### INFORMATION
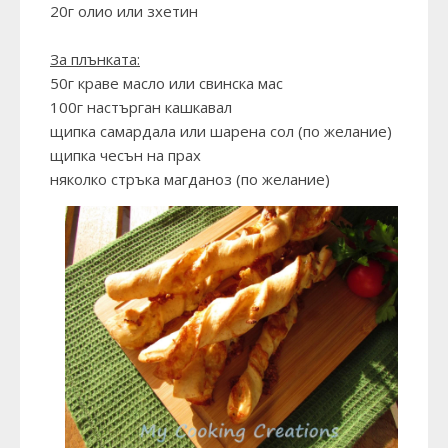
20г олио или зхетин
За плънката:
50г краве масло или свинска мас
100г настърган кашкавал
щипка самардала или шарена сол (по желание)
щипка чесън на прах
няколко стръка магданоз (по желание)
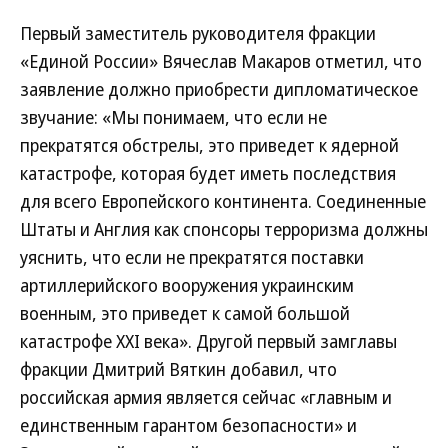
Первый заместитель руководителя фракции
«Единой России» Вячеслав Макаров отметил, что
заявление должно приобрести дипломатическое
звучание: «Мы понимаем, что если не
прекратятся обстрелы, это приведет к ядерной
катастрофе, которая будет иметь последствия
для всего Европейского континента. Соединенные
Штаты и Англия как спонсоры терроризма должны
уяснить, что если не прекратятся поставки
артиллерийского вооружения украинским
военным, это приведет к самой большой
катастрофе XXI века». Другой первый замглавы
фракции Дмитрий Вяткин добавил, что
российская армия является сейчас «главным и
единственным гарантом безопасности» и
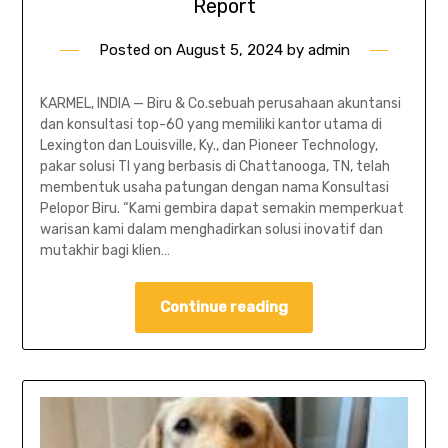
Report
Posted on
August 5, 2024
by
admin
KARMEL, INDIA — Biru & Co.sebuah perusahaan akuntansi
dan konsultasi top-60 yang memiliki kantor utama di
Lexington dan Louisville, Ky., dan Pioneer Technology,
pakar solusi TI yang berbasis di Chattanooga, TN, telah
membentuk usaha patungan dengan nama Konsultasi
Pelopor Biru. “Kami gembira dapat semakin memperkuat
warisan kami dalam menghadirkan solusi inovatif dan
mutakhir bagi klien…
Continue reading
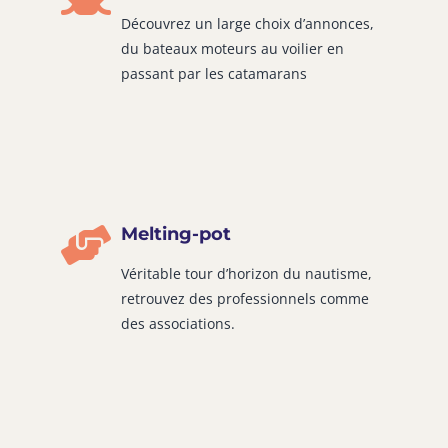
Découvrez un large choix d’annonces,
du bateaux moteurs au voilier en
passant par les catamarans
Melting-pot
Véritable tour d’horizon du nautisme,
retrouvez des professionnels comme
des associations.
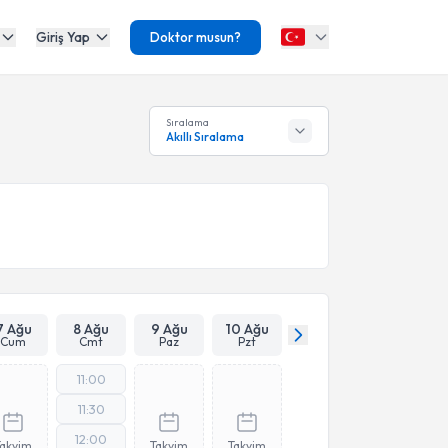
Giriş Yap
Doktor musun?
Sıralama
Akıllı Sıralama
7 Ağu
8 Ağu
9 Ağu
10 Ağu
Cum
Cmt
Paz
Pzt
11:00
11:30
12:00
Takvim
Takvim
Takvim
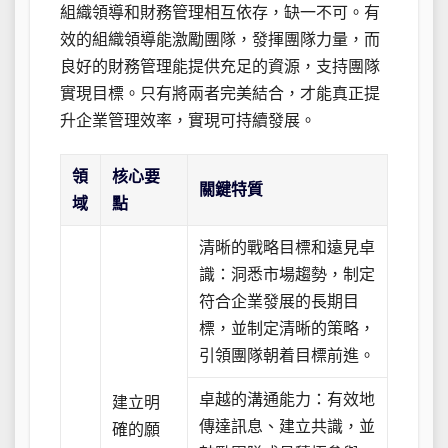
組織領導和財務管理相互依存，缺一不可。有
效的組織領導能激勵團隊，發揮團隊力量，而
良好的財務管理能提供充足的資源，支持團隊
實現目標。只有將兩者完美結合，才能真正提
升企業管理效率，實現可持續發展。
領
核心要
關鍵特質
域
點
清晰的戰略目標和遠見卓
識：洞悉市場趨勢，制定
符合企業發展的長期目
標，並制定清晰的策略，
引領團隊朝着目標前進。
卓越的溝通能力：有效地
建立明
傳達訊息、建立共識，並
確的願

### JOB
Without adding anything, say how many lines in the listing above include the string "прекратятся".

### EXERCISE RESULT
2